◆ **Text provided**:
____________________
Study Day Session 1

We encourage you to watch the pre-session viewing before watching the recording of the live Study Day session.

Attendees shared comments and questions about this session on a padlet (a website that anyone can add to). The padlet has now been archived, and can be accessed via the main Study Day page.

Pre-session viewing

Stitching Together / FilmGeographies film screenings:

Cherry Colour Buttonholes – Brenda Miller (2016, 5 minutes)

In Beatrix Potter’s story The Tailor of Gloucester, mice stitch the one and twenty buttonholes because the tailor was taken ill. Nowadays the skill of hand stitching buttonholes has virtually ceased to be used because buttonholes are pre-programmed on machines, thus reducing the time-consuming necessity of sewing by hand. My practice is concerned with enabling skilled practitioners to communicate their experiences/history and to reveal ways of dealing with subject areas that are so far undisclosed. The research aspect of the work is formed by the intimacy of exchange between people and how it can be critically reflected upon.
____________________
◆ **Requests**:
A. Using the Study Day session text, list every number written in digits.
B. Translate this sentence from the Study Day session text into Spanish: "We encourage you to watch the pre-session viewing before watching the recording of the live Study Day session."
C. Reproduce everything in the Study Day session text from "Stitching Together /" down to "critically reflected upon.".
____________________
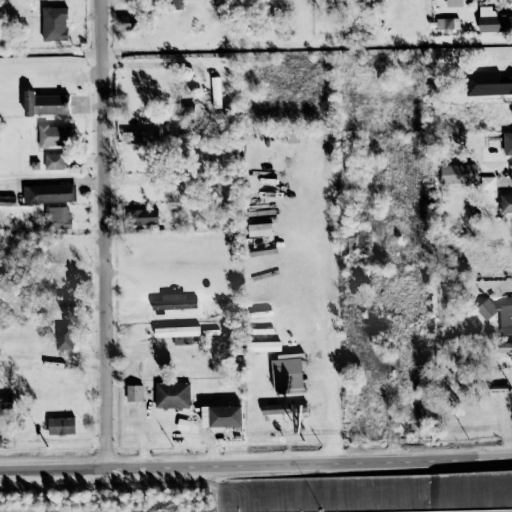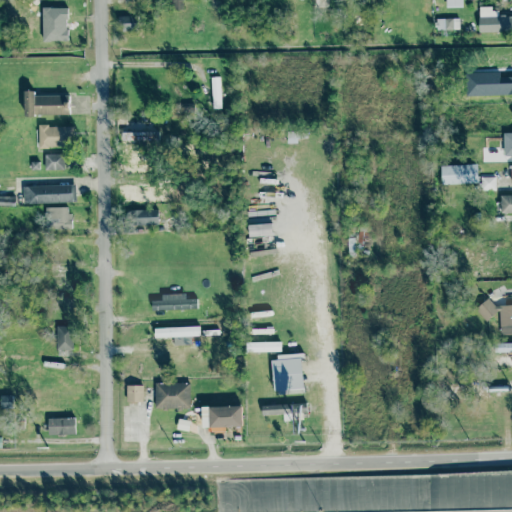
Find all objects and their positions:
building: (180, 3)
building: (454, 3)
building: (493, 20)
building: (493, 21)
building: (128, 23)
building: (128, 23)
building: (447, 24)
building: (447, 24)
building: (487, 84)
building: (487, 84)
building: (215, 92)
building: (216, 92)
building: (45, 104)
building: (46, 104)
building: (55, 135)
building: (134, 135)
building: (135, 135)
building: (56, 136)
building: (507, 143)
building: (507, 144)
building: (54, 162)
building: (54, 162)
building: (511, 172)
building: (511, 173)
building: (459, 174)
building: (459, 174)
building: (487, 183)
building: (487, 183)
building: (49, 193)
building: (49, 194)
building: (506, 203)
building: (506, 204)
building: (57, 217)
building: (142, 217)
building: (142, 217)
building: (58, 218)
road: (103, 233)
building: (174, 302)
building: (174, 303)
building: (498, 315)
building: (498, 315)
road: (325, 319)
building: (176, 331)
building: (177, 332)
building: (63, 337)
building: (64, 337)
building: (287, 373)
building: (287, 373)
building: (134, 393)
building: (135, 393)
building: (172, 395)
building: (172, 395)
building: (6, 402)
building: (6, 402)
building: (281, 411)
building: (282, 411)
building: (221, 416)
building: (222, 416)
building: (61, 426)
building: (61, 426)
building: (0, 442)
road: (309, 462)
road: (53, 469)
____________________
◆ **Results for each task**:
A. 1, 2016, 5

B. Le animamos a ver el material previo a la sesión antes de ver la grabación de la sesión en directo del Study Day.

C.
Stitching Together / FilmGeographies film screenings:

Cherry Colour Buttonholes – Brenda Miller (2016, 5 minutes)

In Beatrix Potter’s story The Tailor of Gloucester, mice stitch the one and twenty buttonholes because the tailor was taken ill. Nowadays the skill of hand stitching buttonholes has virtually ceased to be used because buttonholes are pre-programmed on machines, thus reducing the time-consuming necessity of sewing by hand. My practice is concerned with enabling skilled practitioners to communicate their experiences/history and to reveal ways of dealing with subject areas that are so far undisclosed. The research aspect of the work is formed by the intimacy of exchange between people and how it can be critically reflected upon.